While Indian cricket continues to flounder, it is becoming increasingly difficult to flog the dead horse. Considering only eleven can represent India's one billion, let us try and categorise our cricket enthusiasts into three varieties. There are those who play, and unknowingly carry the stresses of representing the nation. Then, there are the emotional fools who allow their fortunes to fluctuate with the performance of the players.Both these categories are visible one out in the middle and the other in the stands (I am not considering the millions who view the game on the box). The last category is that of the administrators, who neither play nor sit in the stands. Yet, their intrinsic value (mostly evil in the Indian context) is seldom analysed under a microscope. The odd Nostradamus, like the BCCI secretary can get away with murder, because he is aware the power of the Press is not greater than the power of suppress.
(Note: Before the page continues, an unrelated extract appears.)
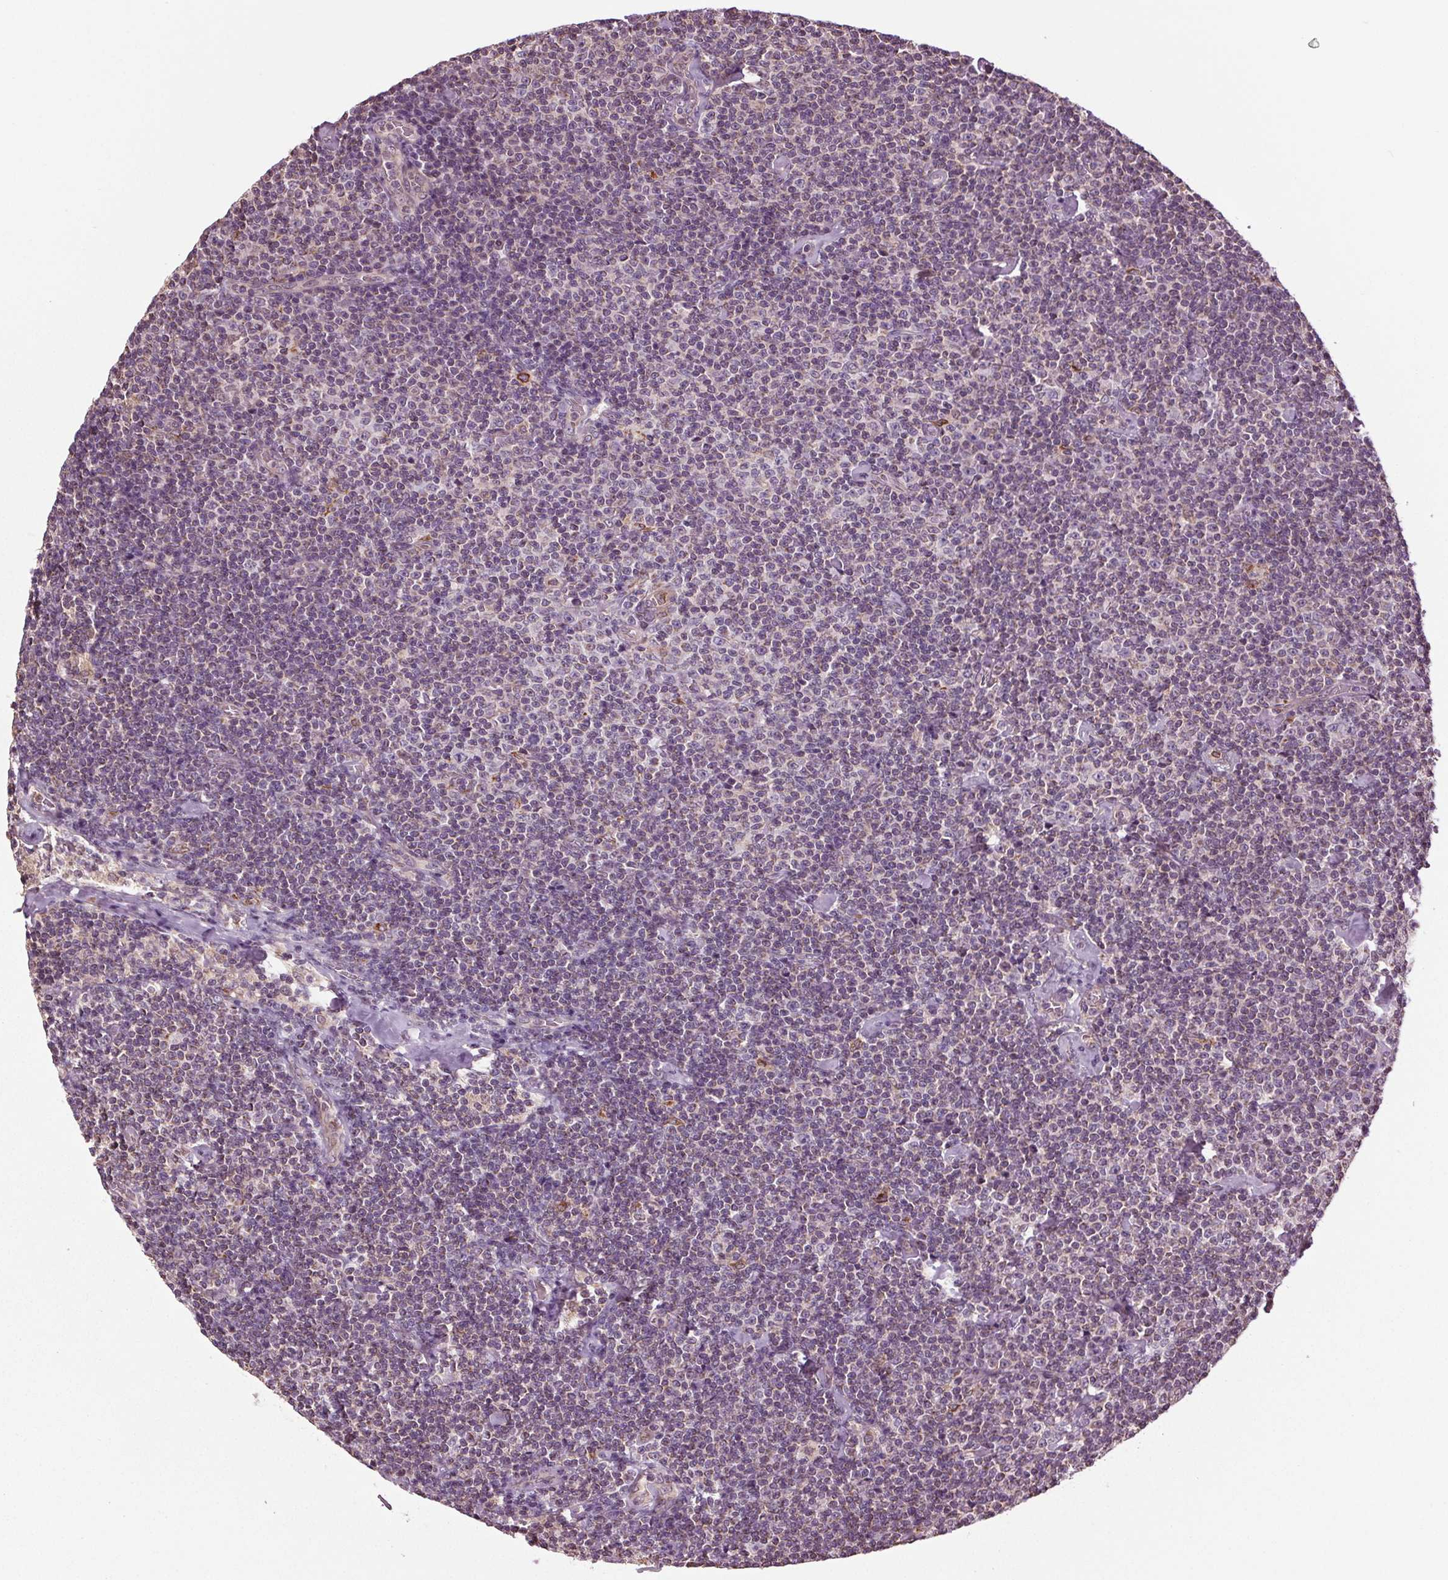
{"staining": {"intensity": "negative", "quantity": "none", "location": "none"}, "tissue": "lymphoma", "cell_type": "Tumor cells", "image_type": "cancer", "snomed": [{"axis": "morphology", "description": "Malignant lymphoma, non-Hodgkin's type, Low grade"}, {"axis": "topography", "description": "Lymph node"}], "caption": "Immunohistochemistry image of human lymphoma stained for a protein (brown), which exhibits no positivity in tumor cells.", "gene": "RNPEP", "patient": {"sex": "male", "age": 81}}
Most Indian cricketers are made to suffer, in varying degrees from delusions of grandeur, although all skill is relative and it is perhaps the secret of cricketing happiness. But, in the case of our representative heroes, commerce is a singular source of joy (when the going is good!) and with failure comes the greatest source of anxiety. They say cricket is a glorious, manly game (I am not being chauvinistic) and that is definitely not to suggest that it should become the preserve of the bullies and cheats.
Of course, it is a game which inspires glorious and chivalrous deeds, but in essence, it is a tough battle between a batsman and a bowler. Now, it is this battle, which Indian batsmen and bowlers were seemingly losing before the contest got underway.
The basics of self-belief and confidence were just not there. All this stems from a total lack of mental and physical preparedness. Agility, skill and character were in awfully short supply. Some say `courage' was missing. Well, it is also mental tenacity, the determination to spell out the killer instinct, so as to get on top without getting carried away.
``Only if you can keep your head while all around you are losing theirs and blaming it on you,'' thus spake Graham Gooch, not a literary man by any standards. But a very devoted and down-to-earth and run-of-the-mill professional cricketer. My kind of person, who always played within his limitations.
Except for Sachin Tendulkar, the entire bunch of the Indian cricket team are very limited with their abilities. Sadly, most of them are victims of blind adulation. For example, how can Saurav Ganguly ever be talked of in the same breath as David Gower and Frank Woolley? Fortunately, Sir Garfield Sobers was spared this ignominy! And then, we have Dravid as `Mr Dependable'. How ludicrous!
The only dependable batsman I have seen was the late Ken Barrington. Well, the game reflects everyone's flaws and virtues; the rash and the calm; the bold and the cautious; the honest and the treacherous; the foolish and the wise. You wonder where one can fit in the Indian clan.
Cricket can and does mean much to the average Indian cricket follower. But the responsibility can weigh down heavily on the strongest. ``When cricket burns a dull, slow fire, it needs just a swift wind of occasion to set everything into a blaze that consumes nerves and senses.'' That is Sir Neville Cardus eulogising the game for our benefit. It is indeed a tragedy of sorts that on the one hand, we have cricketers with no time for history, and on the other, we have `experts', who claim they are ``poor watchers of the game.''
How can you be a good student of the game without knowing its background? Just as you cannot possibly be a professional `talker' or `writer' without keeping your eyes on the game. Looking at the Indian scene, I remain bewitched, bothered and bewildered with suggestions like importing fast wickets (whatever that means). For a nation that excels in lethargy, we are in a terrible rush to change our cricketing character.